Increasing accuracy at Enterprise Scale with Chirp

As part of Google continuous investment in foundational speech models, in March 2023 Google released research results for our Universal Speech Mode (USM), a family of state-of-the-art speech models with 2B parameters and support for transcriptions of 300+ languages. In May 2023, at Google I/O, Google announced Chirp in Private Preview, the latest version of the USM family, fine-tuned for our Cloud-specific use-cases. 

Chirp is now GA through the Speech-to-Text v2 API. Following extensive testing and feedback from our customers, Google are making the power of pre-trained large models accessible through a simple enterprise-grade API surface. Our early adopters have seen major strides in customer engagement, thanks to the market-leading accuracy and language coverage of the new model, and we cannot wait to see what opportunities our enterprise customers will unlock.

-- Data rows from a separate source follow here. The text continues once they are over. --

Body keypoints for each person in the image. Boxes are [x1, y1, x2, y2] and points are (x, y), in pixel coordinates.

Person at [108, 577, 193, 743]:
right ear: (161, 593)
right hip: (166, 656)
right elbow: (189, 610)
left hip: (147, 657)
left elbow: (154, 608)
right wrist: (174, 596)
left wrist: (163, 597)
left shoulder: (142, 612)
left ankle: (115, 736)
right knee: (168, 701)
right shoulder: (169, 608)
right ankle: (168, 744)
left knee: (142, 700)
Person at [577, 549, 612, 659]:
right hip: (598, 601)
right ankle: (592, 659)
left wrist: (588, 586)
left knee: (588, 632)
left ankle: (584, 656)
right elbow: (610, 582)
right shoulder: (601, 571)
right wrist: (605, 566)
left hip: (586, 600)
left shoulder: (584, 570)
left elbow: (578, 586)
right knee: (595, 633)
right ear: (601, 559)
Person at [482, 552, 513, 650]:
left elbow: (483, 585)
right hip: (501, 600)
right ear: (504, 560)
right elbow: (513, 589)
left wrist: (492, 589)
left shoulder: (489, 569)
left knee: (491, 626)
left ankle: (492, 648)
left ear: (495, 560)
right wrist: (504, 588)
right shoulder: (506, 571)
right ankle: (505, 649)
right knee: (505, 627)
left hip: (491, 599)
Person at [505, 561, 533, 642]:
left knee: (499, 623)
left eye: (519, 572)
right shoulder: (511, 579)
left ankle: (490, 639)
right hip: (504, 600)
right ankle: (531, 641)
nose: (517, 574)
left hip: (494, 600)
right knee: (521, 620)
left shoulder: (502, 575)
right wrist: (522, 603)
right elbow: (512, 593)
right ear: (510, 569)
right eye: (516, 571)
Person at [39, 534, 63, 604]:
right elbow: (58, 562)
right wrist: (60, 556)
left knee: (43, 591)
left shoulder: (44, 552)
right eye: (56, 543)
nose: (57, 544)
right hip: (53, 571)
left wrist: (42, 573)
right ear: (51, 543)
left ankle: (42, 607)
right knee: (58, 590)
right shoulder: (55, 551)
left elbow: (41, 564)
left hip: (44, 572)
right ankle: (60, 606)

Introducing new pricing, tiers, and options

Google heard from customers that price can be just as important as quality for many workloads. That’s why the Speech-to-Text API v2 features totally new pricing. Google have lowered the cost of real-time and batch transcription from $0.024 per minute to $0.016 per minute. Additionally, Google know that pricing can be a concern for those that have very large transcription workloads. For that reason, Google are also introducing standard volume tiers, allowing costs as low as $0.004 per minute. As always, additional discounts are available to those with even larger workloads.

Staying true to Google commitment on flexibility and choice in pricing, we noticed that even though the majority of our customers are interested in our models for real-time transcription scenarios, many are also interested in non-real time transcriptions for data at rest. With our new API v2 infrastructure, Google can take greater advantage of capacity that goes unused at certain times. With our new Dynamic Batch pricing, we are passing this savings on to customers that are less latency sensitive. Aimed at users who can wait up to 24 hours for transcription results, Dynamic Batch is a new discounted pricing tier that offers 75% lower price per minute for transcription audio relative to our Standard tier.

Learn more and start you Speech-to-Text journey

For more information to help get you started on your migration journey from V1 to V2, head over to the detailed documentation and try Google walkthroughs to make the most of regionalization and recognizers.

If you are curious to learn more about how to use Chirp, you can get  started by following Google tutorial. You can also read more about how Google built it in Google research blog post.

Google are very excited to bring all these improvements to our developer ecosystem and provide you with the tools to leverage the power of voice for your businesses, programs, and applications.